December 12, 2012

YAMASHIRO HISTORY THE FOUR HUNDRED CLUB

Yamashiro was once home to the enigmatic and famous Four Hundred Club in the 1920s. While the social elite looked at film actors as second class, actor/director Frank Elliott felt the talented workers of Hollywood’s film industry deserved their recognition and a place in the upper crust of society. Eventually, for a short while, Yamashiro became home to the Four Hundred Club where motion picture actors could mingle, dance and dine together without being bothered.

At first, Elliott gathered his friends in the film industry including Charles Chaplin, Charles’ brother Syd Chaplin, actor Norman Kerry, director Clarence Brown, actors Raymond Griffith and Ward Crane, executive Jack Warner, and a few others, and founded the Sixty Club in 1924, which met at the Biltmore Hotel twice a month.
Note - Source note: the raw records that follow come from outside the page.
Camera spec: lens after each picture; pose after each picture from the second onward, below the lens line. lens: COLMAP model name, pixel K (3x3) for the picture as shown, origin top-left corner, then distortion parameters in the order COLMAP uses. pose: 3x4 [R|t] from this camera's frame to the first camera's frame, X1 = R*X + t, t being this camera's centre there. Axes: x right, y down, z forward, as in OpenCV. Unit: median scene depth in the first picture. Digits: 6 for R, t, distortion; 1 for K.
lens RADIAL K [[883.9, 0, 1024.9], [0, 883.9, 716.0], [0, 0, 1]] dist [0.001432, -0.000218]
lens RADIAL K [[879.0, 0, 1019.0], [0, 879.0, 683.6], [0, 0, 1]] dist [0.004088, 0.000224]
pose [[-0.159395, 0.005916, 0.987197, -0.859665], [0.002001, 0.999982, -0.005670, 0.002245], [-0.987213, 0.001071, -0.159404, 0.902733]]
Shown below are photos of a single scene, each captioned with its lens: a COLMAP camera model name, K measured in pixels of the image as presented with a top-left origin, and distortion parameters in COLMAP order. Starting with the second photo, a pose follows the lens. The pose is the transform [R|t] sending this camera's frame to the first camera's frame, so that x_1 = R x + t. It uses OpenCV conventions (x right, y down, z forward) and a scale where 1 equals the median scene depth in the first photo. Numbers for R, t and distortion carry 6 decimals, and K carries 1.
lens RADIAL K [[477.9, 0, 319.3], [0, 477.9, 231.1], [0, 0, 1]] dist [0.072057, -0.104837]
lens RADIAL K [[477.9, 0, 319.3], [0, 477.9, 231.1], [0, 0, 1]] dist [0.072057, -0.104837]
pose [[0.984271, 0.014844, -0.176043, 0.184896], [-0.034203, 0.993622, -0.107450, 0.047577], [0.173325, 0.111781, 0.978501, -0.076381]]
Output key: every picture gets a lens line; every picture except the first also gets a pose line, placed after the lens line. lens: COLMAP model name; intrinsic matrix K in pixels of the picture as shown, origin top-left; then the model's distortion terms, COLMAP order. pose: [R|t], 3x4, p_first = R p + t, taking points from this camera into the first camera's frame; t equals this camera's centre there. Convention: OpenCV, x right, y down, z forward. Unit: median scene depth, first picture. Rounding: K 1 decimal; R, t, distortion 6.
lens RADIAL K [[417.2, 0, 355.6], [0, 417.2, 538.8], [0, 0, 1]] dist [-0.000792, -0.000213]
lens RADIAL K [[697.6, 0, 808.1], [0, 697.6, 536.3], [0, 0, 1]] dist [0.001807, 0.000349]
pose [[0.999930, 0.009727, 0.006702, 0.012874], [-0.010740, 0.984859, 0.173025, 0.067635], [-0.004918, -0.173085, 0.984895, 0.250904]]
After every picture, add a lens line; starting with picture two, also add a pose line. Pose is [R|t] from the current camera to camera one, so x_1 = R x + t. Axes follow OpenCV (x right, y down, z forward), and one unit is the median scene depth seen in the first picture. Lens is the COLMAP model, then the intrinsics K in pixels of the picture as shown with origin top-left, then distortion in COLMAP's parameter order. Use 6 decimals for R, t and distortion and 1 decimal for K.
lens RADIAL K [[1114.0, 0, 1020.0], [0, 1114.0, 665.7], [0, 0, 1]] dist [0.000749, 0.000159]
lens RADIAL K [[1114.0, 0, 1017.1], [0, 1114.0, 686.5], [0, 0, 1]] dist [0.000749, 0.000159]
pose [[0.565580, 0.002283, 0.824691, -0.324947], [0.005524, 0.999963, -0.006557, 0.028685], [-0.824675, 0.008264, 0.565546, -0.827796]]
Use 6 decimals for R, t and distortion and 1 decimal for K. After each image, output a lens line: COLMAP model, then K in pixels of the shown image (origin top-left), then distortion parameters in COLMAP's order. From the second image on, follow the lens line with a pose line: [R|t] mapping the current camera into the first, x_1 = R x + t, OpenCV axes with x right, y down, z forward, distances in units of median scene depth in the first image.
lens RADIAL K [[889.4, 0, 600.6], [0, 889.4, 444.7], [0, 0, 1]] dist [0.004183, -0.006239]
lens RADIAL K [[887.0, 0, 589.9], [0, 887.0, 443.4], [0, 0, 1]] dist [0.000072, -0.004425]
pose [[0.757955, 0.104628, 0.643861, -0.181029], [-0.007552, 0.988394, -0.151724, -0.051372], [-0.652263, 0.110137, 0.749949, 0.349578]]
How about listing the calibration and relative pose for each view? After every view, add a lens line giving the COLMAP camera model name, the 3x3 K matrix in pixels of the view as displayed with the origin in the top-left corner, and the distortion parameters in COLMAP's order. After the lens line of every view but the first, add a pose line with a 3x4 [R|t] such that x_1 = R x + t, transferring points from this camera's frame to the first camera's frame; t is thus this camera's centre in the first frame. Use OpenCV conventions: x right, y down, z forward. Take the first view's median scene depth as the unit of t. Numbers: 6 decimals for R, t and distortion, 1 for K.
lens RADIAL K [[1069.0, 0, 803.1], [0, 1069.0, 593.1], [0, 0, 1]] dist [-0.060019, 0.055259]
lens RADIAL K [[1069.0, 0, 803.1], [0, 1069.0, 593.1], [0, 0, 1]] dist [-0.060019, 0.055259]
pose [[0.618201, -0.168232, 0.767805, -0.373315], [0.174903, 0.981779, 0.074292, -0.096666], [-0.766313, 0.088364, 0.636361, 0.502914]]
Eventually other film industry people found their way into the Sixty Club including Gloria Swanson, Rudolph Valentino, Jesse Lasky, Harold Lloyd, the Talmadges, Charles Chaplin, Colleen Moore, the Warner Brothers, Sam Goldwyn, and Louis B. Mayer.

Eventually Elliott and the Four Hundred Club purchased Yamashiro as their club house for a then trifling sum of one million dollars. The grand opening of the Four Hundred Club was hosted by Mrs. Sam Warner and was attended by such people as BeBe Daniels, Colleen Moore, Buster Collier, Rudolph Valentino, and Roscoe Arbuckle.